In his book, Microcompetition with Foreign DNA and the Origin of Chronic Disease, Dr. Hanan Polansky presents a novel theory that links a number of chronic diseases to the presence of foreign DNA in the aging cell. He postulates that DNA sequences that are foreign to the cell, sequences which, in-and-of- themselves may be inert, bind to and titrate transcription factors that are present in limiting quantities in the cell. These foreign sequences include viral promoters, germline or inherited mutations and endogenous sequences that have undergone somatic mutation. All cells are elegantly regulated by transient adjustments in gene expression in response to stress and other stimuli. The initial stimulus leads to the activation of a few key transcription factors, each of which goes on to activate entire regimens of genes whose protein products enable the cellular response. In order to achieve a fine-tuned level of regulation, the response must be proportional to the stimulus. Thus, the key transcription factors must be present in limiting molecular quantities. Polansky's Theory of Microcompetition presupposes that within a given cell, the presence of a few additional sequences capable of binding to these limiting factors will efficiently compete with their endogenous target promoters, thereby disrupting the balance of downstream gene expression. Polansky suggests diverse mechanisms built on the same theme to explain a range of chronic diseases of aging including atherosclerosis, autoimmunity, obesity, osteoarthritis, cancer and alopecia. His extensive supporting arguments, including incidental data and complex mathematical formulae are quite compelling. The mechanisms that he proposes are original, interesting and amenable to testing. Although it is unlikely that scientists will ever discover a single trigger for the onset of "aging," Polansky's theory is notable because it provides a potential basis for the relationship between various aging phenotypes and environmental factors such as viral infection and exposure to mutagens. The theory is especially relevant to phenotypes that manifest gradually or aren't triggered until many years after the initial insult.

In addition to the concepts that Polansky deals with directly, this book provides a unique foray into the intricate mind of a philosopher, continually challenging the reader through an adventure of the intellect.

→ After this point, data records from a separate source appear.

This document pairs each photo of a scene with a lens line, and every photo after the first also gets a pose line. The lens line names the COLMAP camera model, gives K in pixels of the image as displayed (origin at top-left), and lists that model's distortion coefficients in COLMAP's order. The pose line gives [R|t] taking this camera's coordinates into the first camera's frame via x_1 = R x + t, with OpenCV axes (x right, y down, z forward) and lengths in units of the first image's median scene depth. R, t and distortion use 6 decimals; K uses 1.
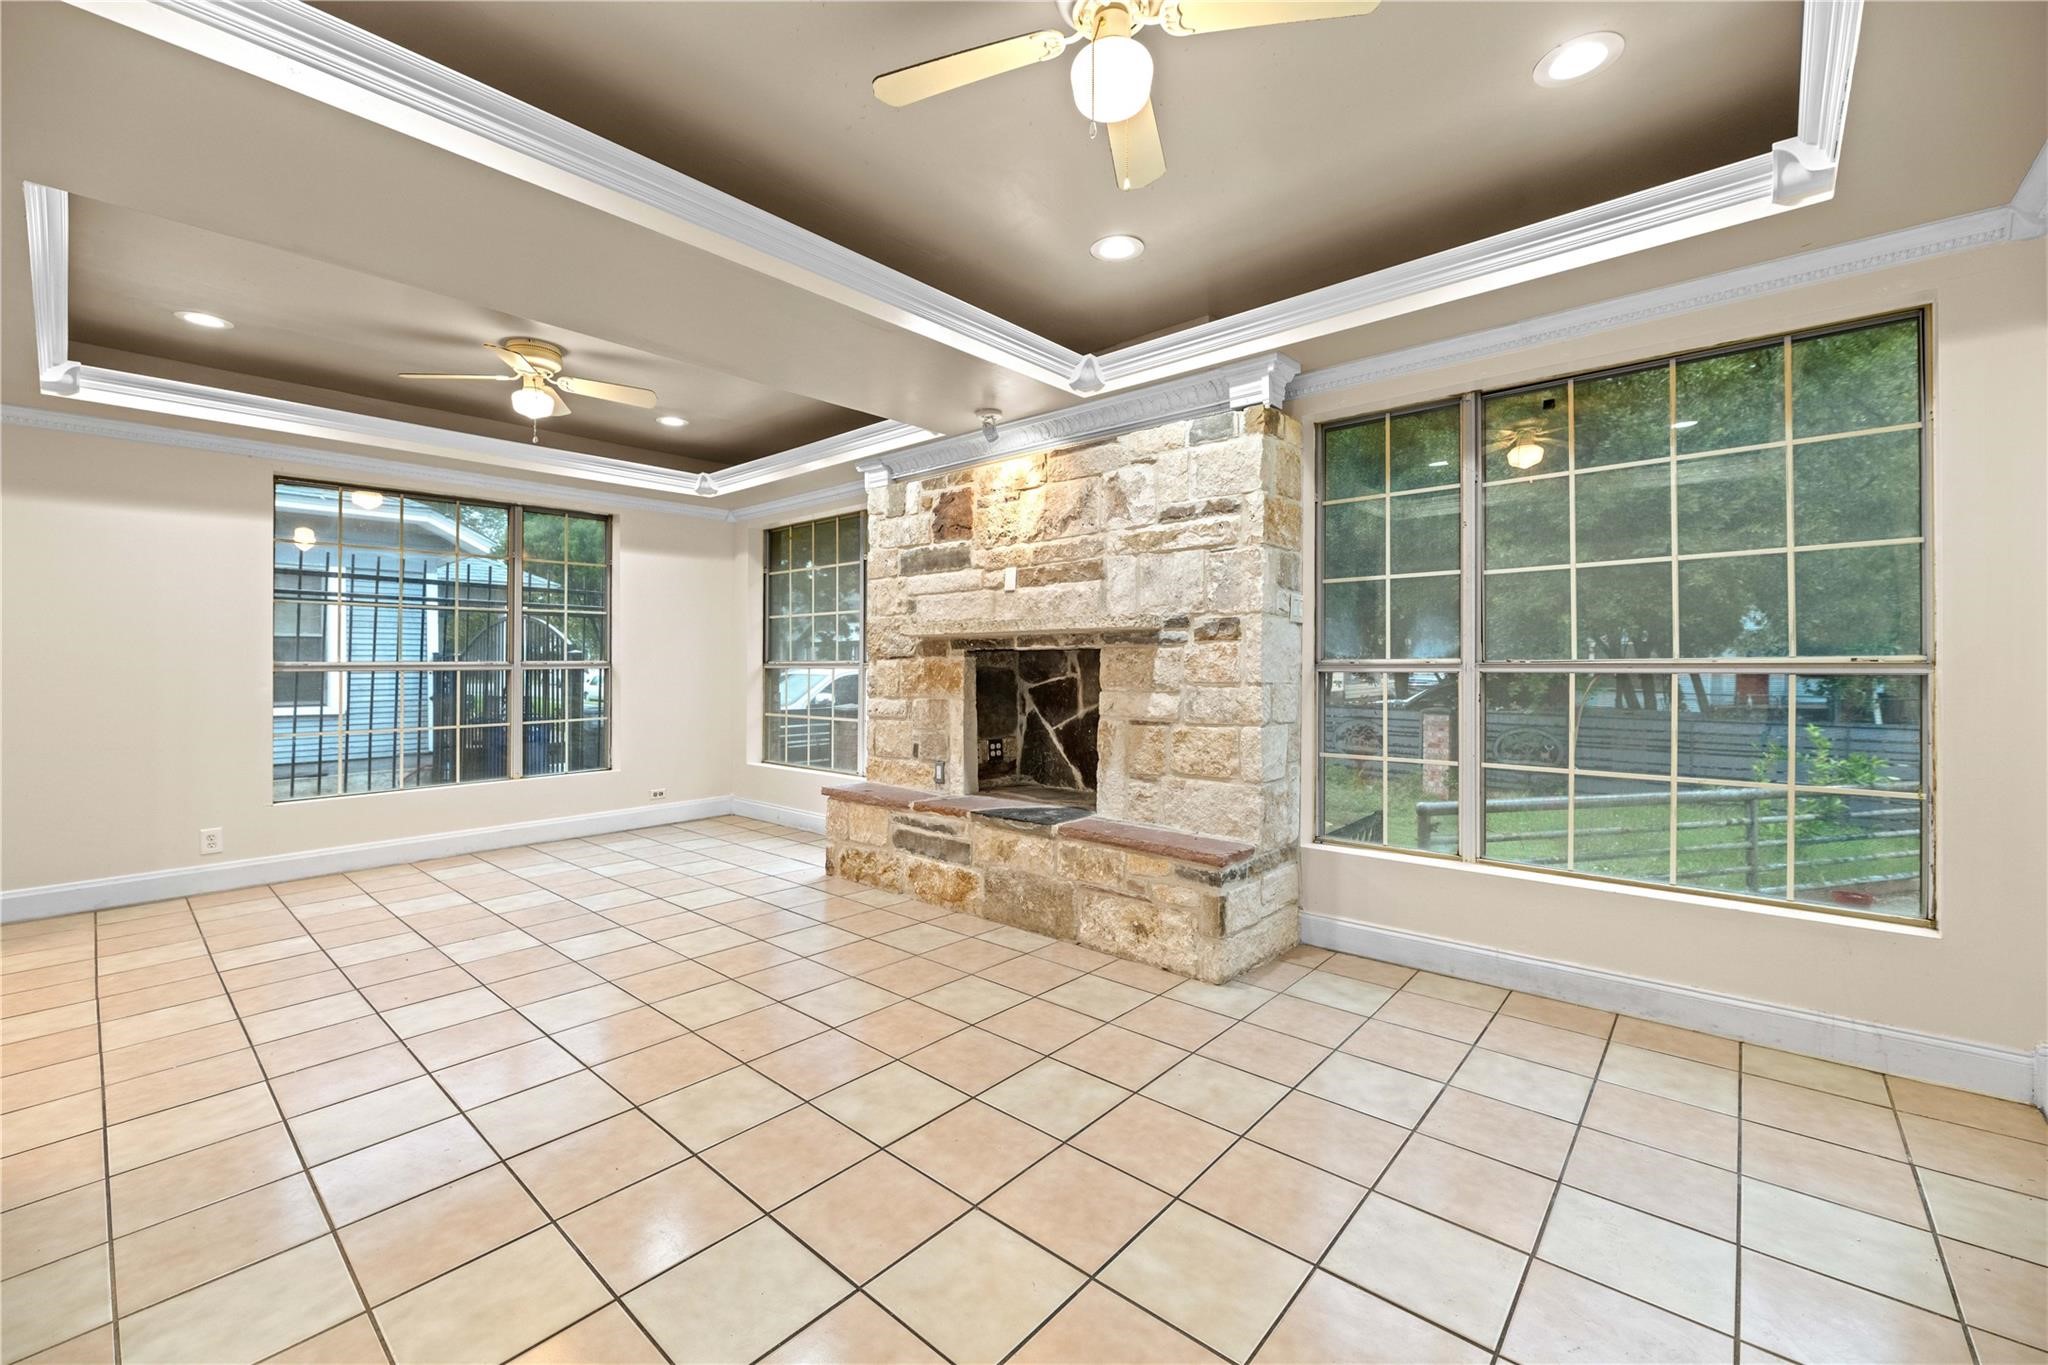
lens RADIAL K [[842.3, 0, 1035.4], [0, 842.3, 659.6], [0, 0, 1]] dist [0.016290, -0.005730]
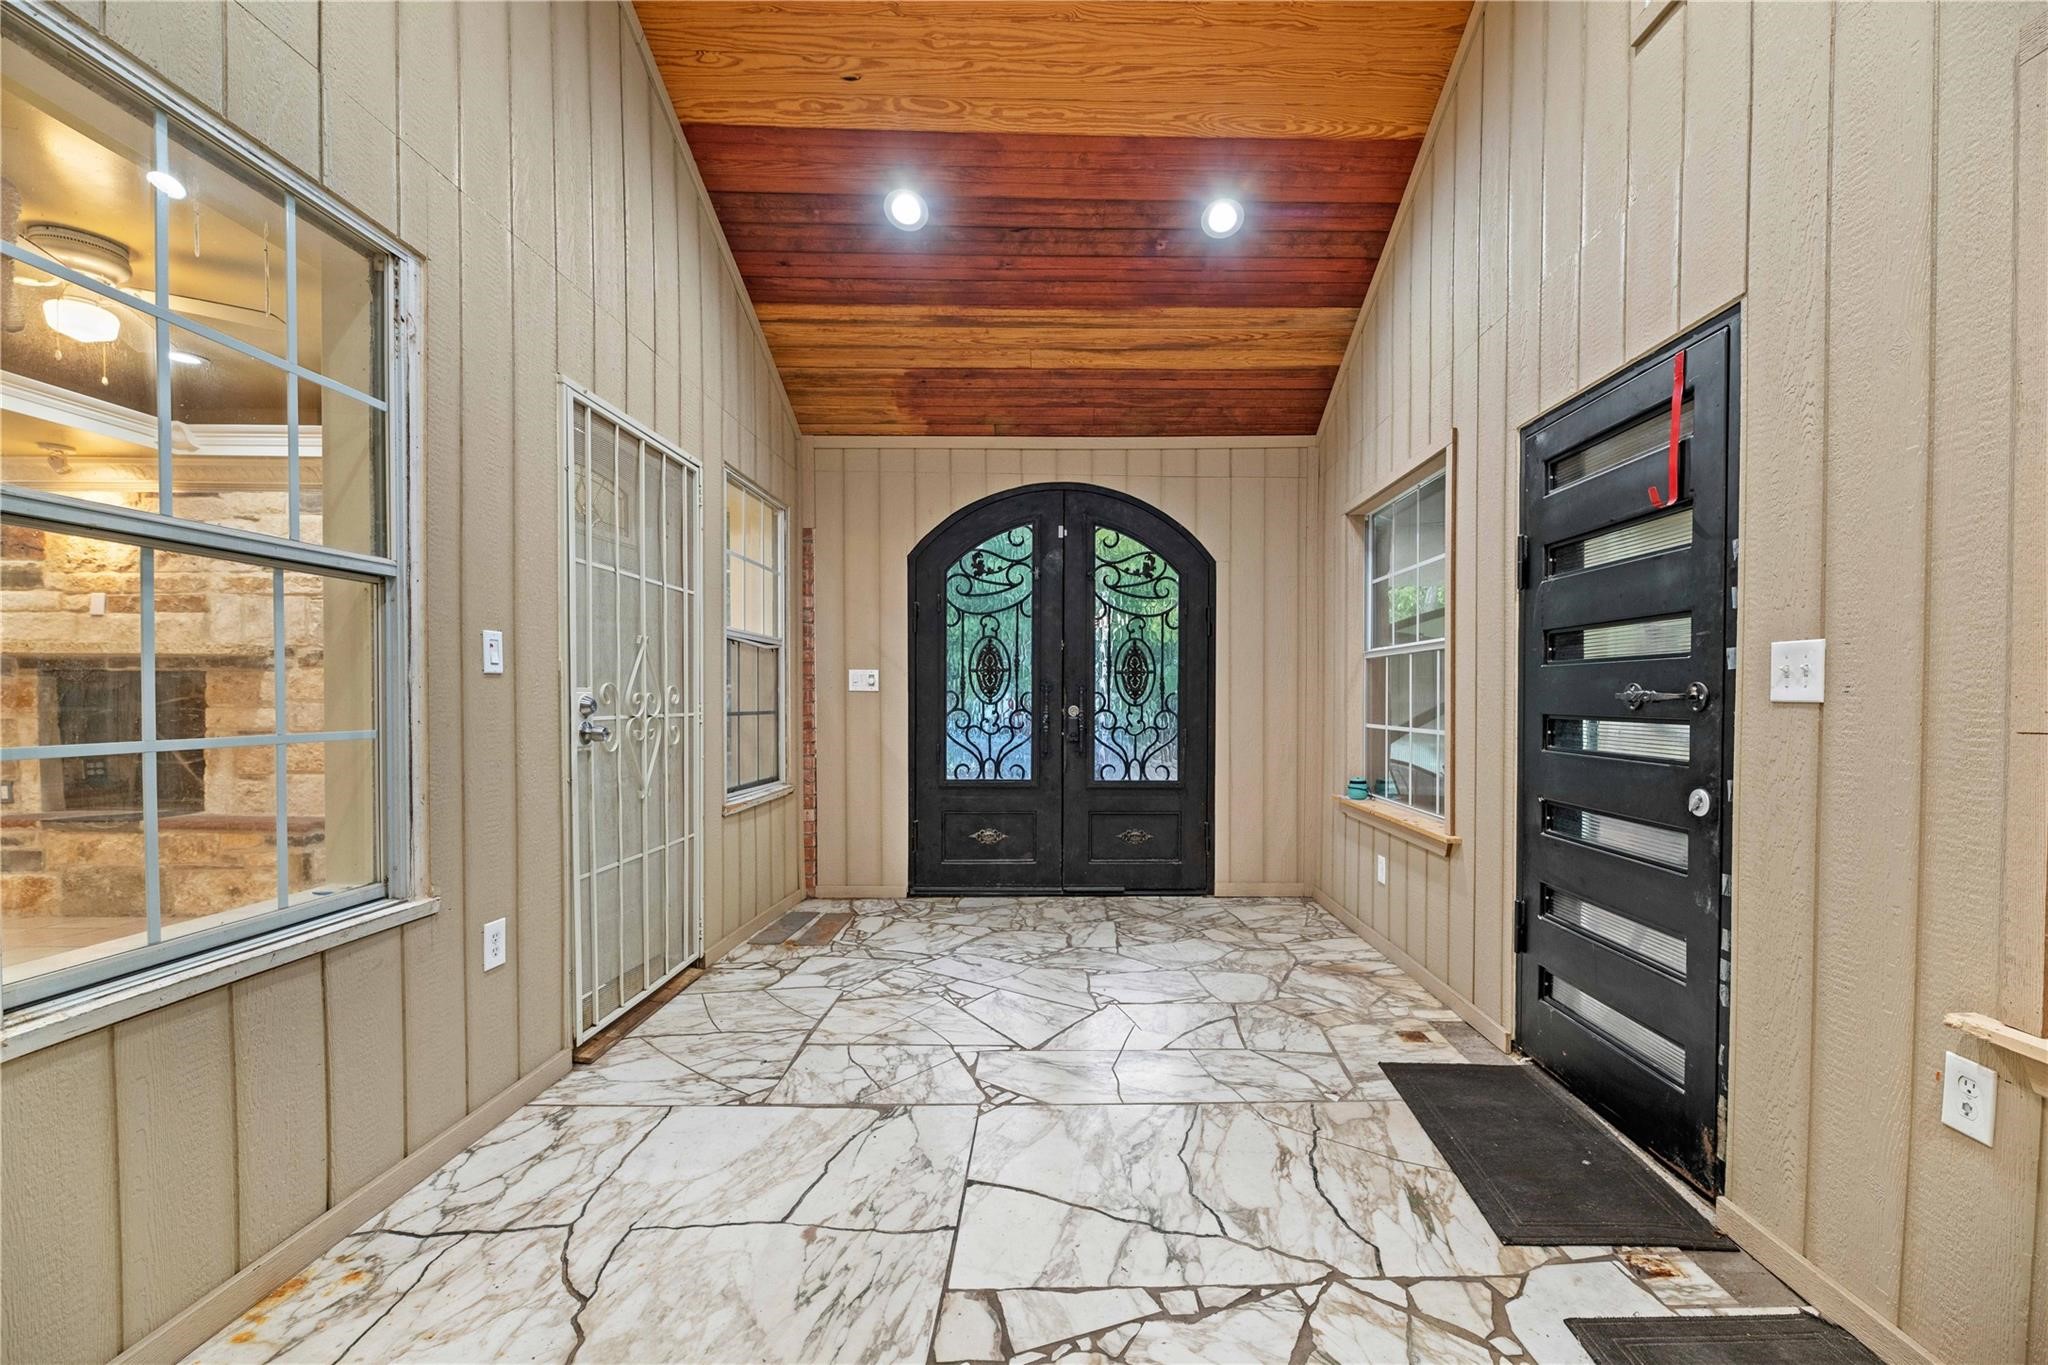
lens RADIAL K [[842.3, 0, 1045.1], [0, 842.3, 719.6], [0, 0, 1]] dist [0.016290, -0.005730]
pose [[0.749253, -0.014605, 0.662123, 0.160144], [-0.010258, 0.999381, 0.033652, 0.002398], [-0.662204, -0.032006, 0.748639, -0.637157]]
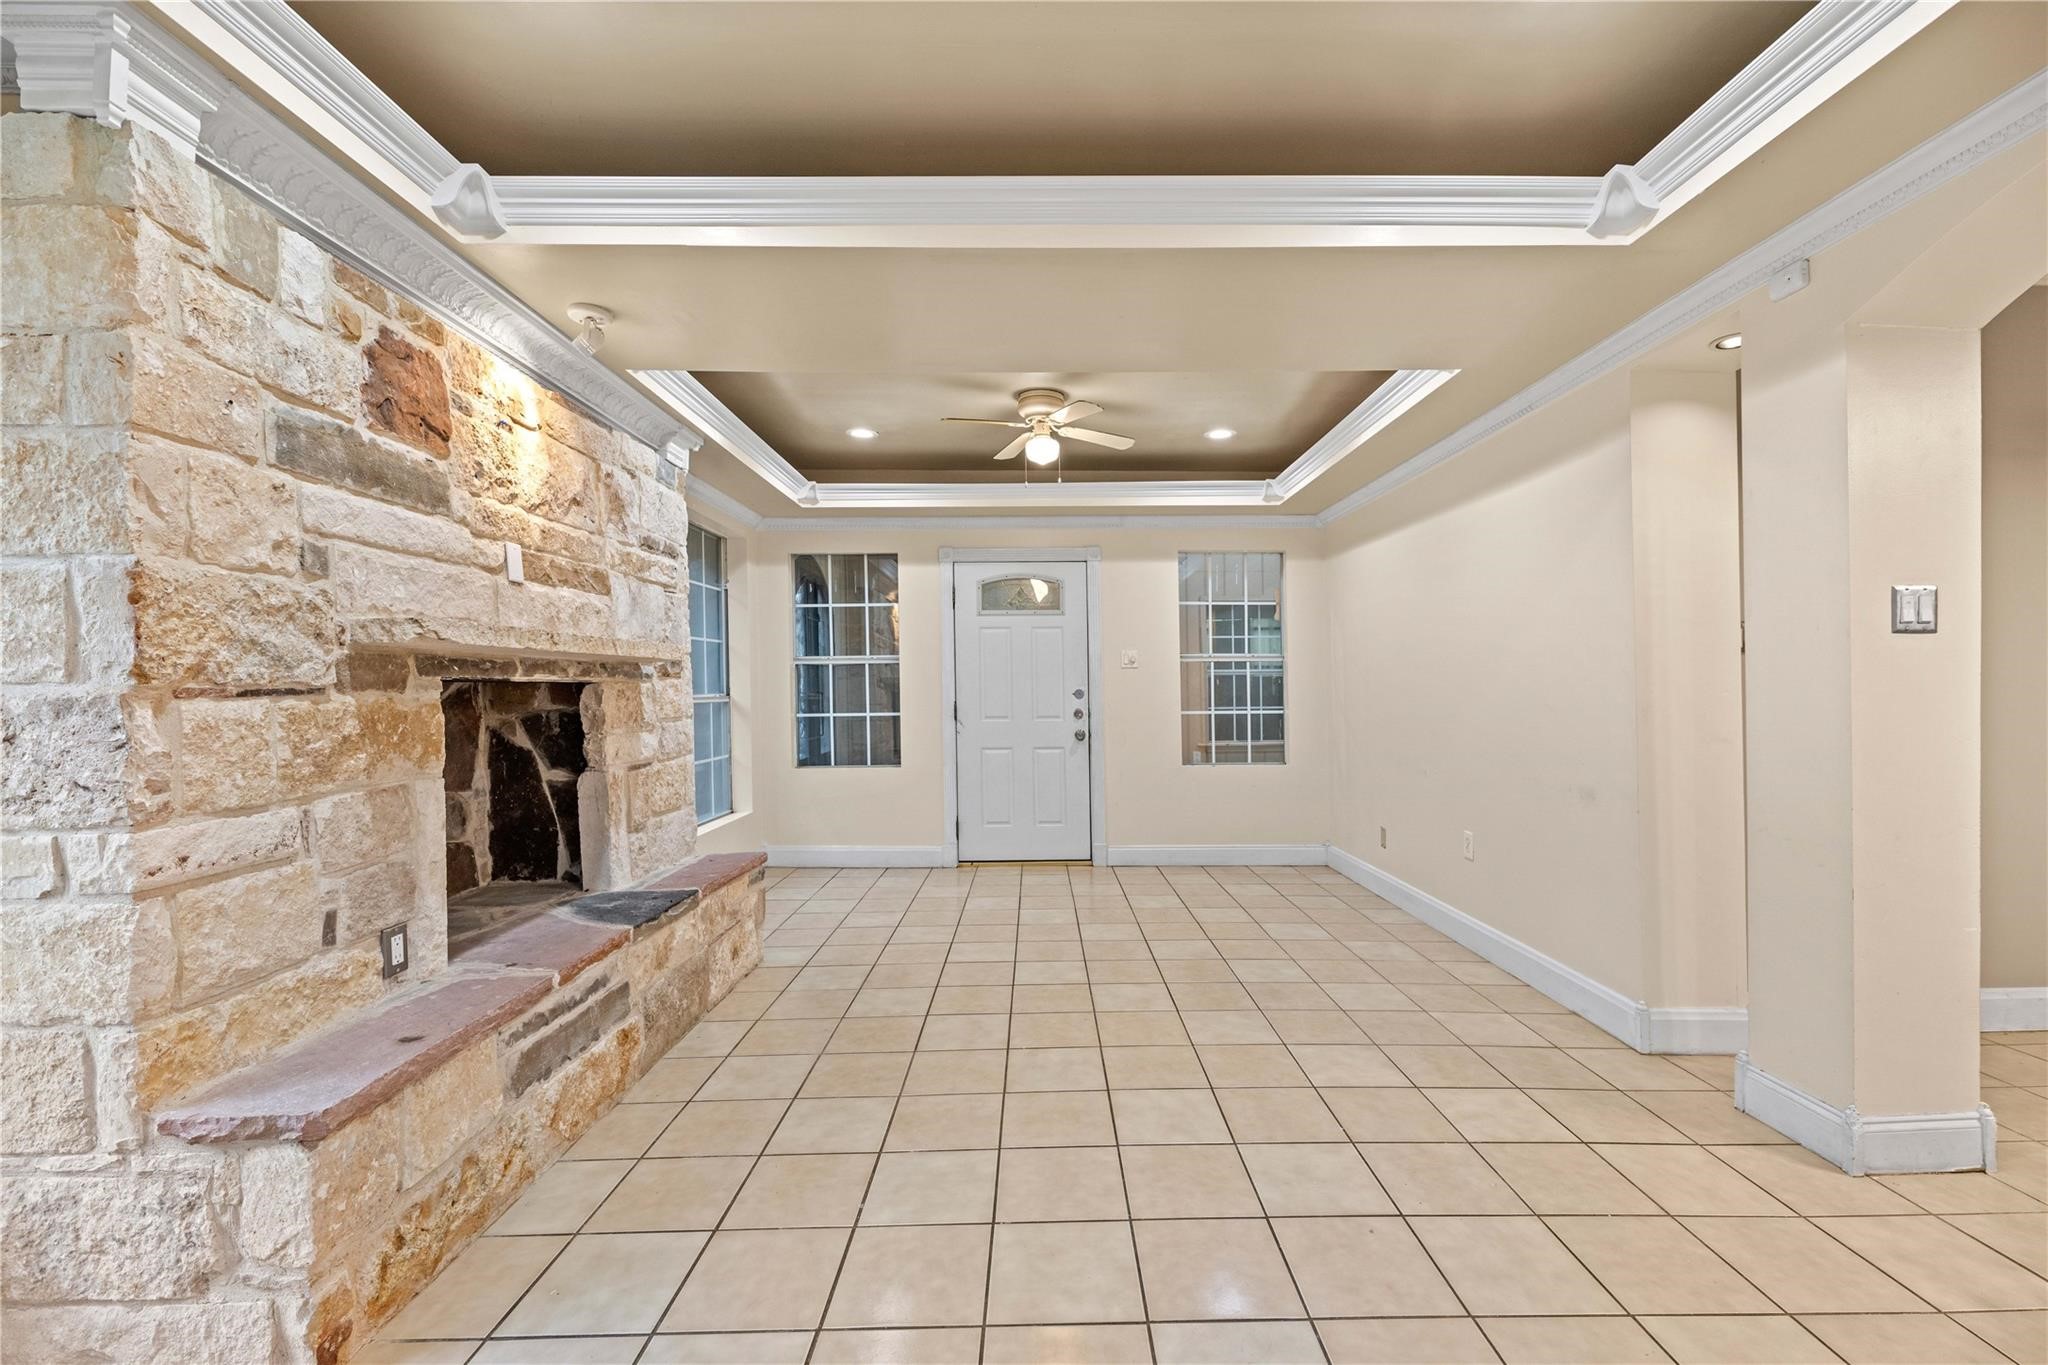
lens RADIAL K [[842.3, 0, 1071.9], [0, 842.3, 695.4], [0, 0, 1]] dist [0.016290, -0.005730]
pose [[-0.683368, 0.003624, 0.730065, -0.772415], [0.009873, 0.999942, 0.004277, 0.000506], [-0.730007, 0.010131, -0.683364, 1.170965]]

Although specialists from a number of diverse fields would appreciate sections of the book relevant to their own work, the beauty of this theory is that it crosses many of the self-imposed boundaries that have traditionally limited the creative thought process. This book could make an excellent foundation for a course in "Skills for Creative Thinking" to be offered to upper level undergraduates or graduate students prior to specialization. However, because most students are likely to be novices in at least some of the areas that are covered in the book, I would recommend that the instructor provide a well-rounded introduction to each section, with a vibrant discussion guaranteed to follow.

All in all, this book makes a great read for the scientist with a far-reaching mind, one who is open to new areas of exploration but not afraid of the rigorous journey.


Dr. Janice M. LaPlante earned her A.B. degree in Biological Sciences from Indiana University in Bloomington, Indiana. After completing her PhD in Biomedical Science from the University of Connecticut Health Center, specializing in the study of intracellular calcium signaling, she was awarded a fellowship from the National Institute of Aging to study the molecular and cellular basis of aging at Harvard Medical School. Dr. LaPlante is currently a Research Fellow in the Division of Endocrinology, Diabetes and Hypertension at the Brigham and Women's Hospital. She is part of a multidisciplinary team of scientists from the Neurogenetics Unit of Massachusetts General Hospital and the Harvard Partners Center for Genetics and Genomics, working to clone genes that regulate intracellular calcium signaling and to study their relationship to disease. She is the Principal Investigator of a project to identify the molecular function and cellular role of Mucolipin-1, a lysosomal TRP ion channel that is involved in intracellular membrane trafficking and is the product of MCOLN1, the gene that underlies the neurological disease Mucolipidosis Type IV.